For one thing, the observed difference between rats and pigeons on the one hand and humans on the other could perhaps be due to a difference in speed of learning. It is possible that non-humans when learning are pushed by the difficulty of the task into adopting a configural strategy, which is unconducive to rule extraction. Humans, who learn more rapidly, may not be forced down this route and may instead apply an elemental strategy which is conducive to rule extraction. However, there are at least two problems with this explanation. First, empirically, we do not find much support for a relation between speed of learning and rule-based generalization in our data; e.g., in Experiment 2B, there was no correlation between total number of training blocks and degree of rule-based generalization (r = −0.18, t(23) < 1, p = 0.38). Second, theoretically, only a hyper-configural strategy, i.e., with no or very little feature-based generalization between the compound and its components, would reduce inference and thus decrease task difficulty. However, this hyper-configural strategy should prevent all generalization at test, be it rule-based or feature-based, while the test results clearly indicate feature-based generalization in rats and pigeons.

Yet, while rats and pigeons did not seem to extract rules in the current procedure, it cannot be excluded that those animals would show rule-based behavior under different circumstances. Important here is to note that opposites rule generalization is probably quite challenging.

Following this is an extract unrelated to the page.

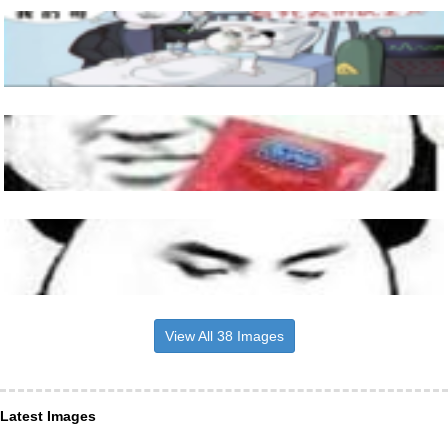
View All 38 Images
Latest Images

Indeed, only about half of the adult participants who master the patterning problems show rule-based behavior (Wills et al. 2011; see further analysis reported in Wills 2014), and it has been shown that under cognitive load even participants that master the patterning problems show feature-based generalization (Wills et al. 2011). If one makes the minimal assumption that rats and pigeons have more restricted cognitive capacities than humans (even if not qualitatively different), detection of the opposites rule in patterning problems might prove to be too difficult, while not excluding that rats and pigeons are capable of rule-based generalization when dealing with simpler rules. A valid reason for assuming that rats, and by extension pigeons, might show rule-based behavior in other tasks is the observation that rats are capable of generalizing sequential rules (see “Introduction” section; Murphy et al. 2008). Sequential rules are probably easier to detect and apply to a new set of stimuli. Children from the age of 7 months onward will generalize on the basis of rules in a task similar to the one employed by Murphy and colleagues (Marcus 1999). It would, therefore, be interesting to investigate whether the application of simpler rules that emerge relatively early in human life can be demonstrated in animals.

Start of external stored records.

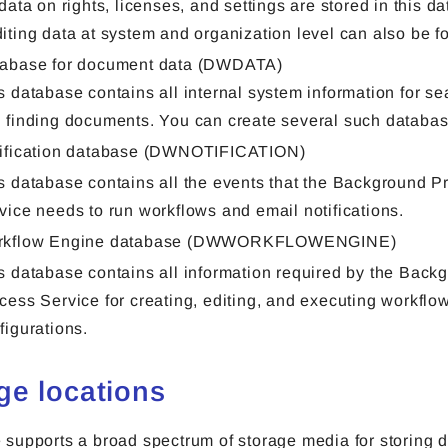
 data on rights, licenses, and settings are stored in this d
iting data at system and organization level can also be f
abase for document data (DWDATA)
s database contains all internal system information for se
 finding documents. You can create several such databas
ification database (DWNOTIFICATION)
s database contains all the events that the Background P
vice needs to run workflows and email notifications.
rkflow Engine database (DWWORKFLOWENGINE)
s database contains all information required by the Back
cess Service for creating, editing, and executing workflo
figurations.
ge locations
supports a broad spectrum of storage media for storing 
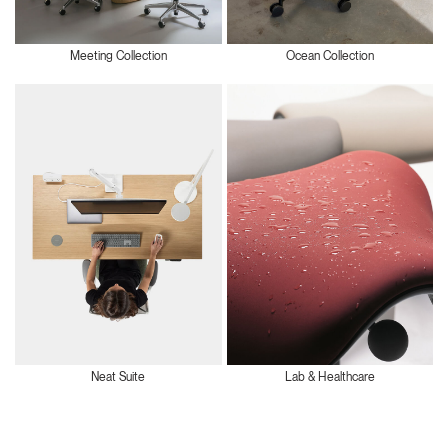
Meeting Collection
Ocean Collection
Neat Suite
Lab & Healthcare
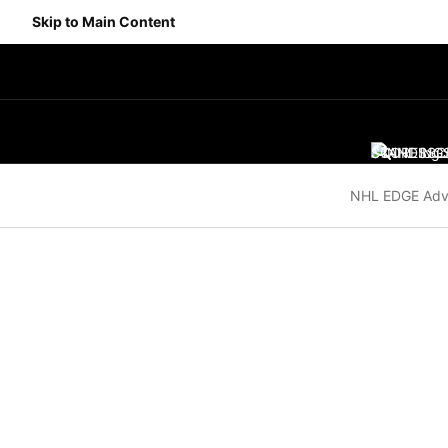
Skip to Main Content
SCORES
STANDING
SC
NHL EDGE Adv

In addition, Katz, Wright et al. have argued that, in order to investigate the presence or absence of a certain cognitive capacity, it is important to test animals repeatedly, providing an increasing number of examples (Wright 2010). In an experiment with pigeons, it was shown that pigeons do not show same/different discrimination after training with only a few examples, whereas such capacity does emerge after training with an extensive amount of examples (Bodily et al. 2008; Katz and Wright 2006). Katz et al. further demonstrated that the number of examples at the start of training matters as well. When training commenced with only a small number of examples, carryover effects hampered the performance of pigeons during generalization testing, but when pigeons received training with an extensive amount of examples from the beginning, same/different generalization was observed on the first test session (Nakamura et al. 2009). Given that relational learning in monkeys emerged faster, thus after fewer examples, than in pigeons (Wright and Katz 2006), it is possible that rule-based generalization in the Shanks–Darby task might be observed when animals receive training on multiple examples. Certainly, when considering that humans have much more experience with the concept of oppositeness and rule-use in general than animals, it might be worthwhile to investigate whether opposites rule generalization would emerge in rats and pigeons with extended experience.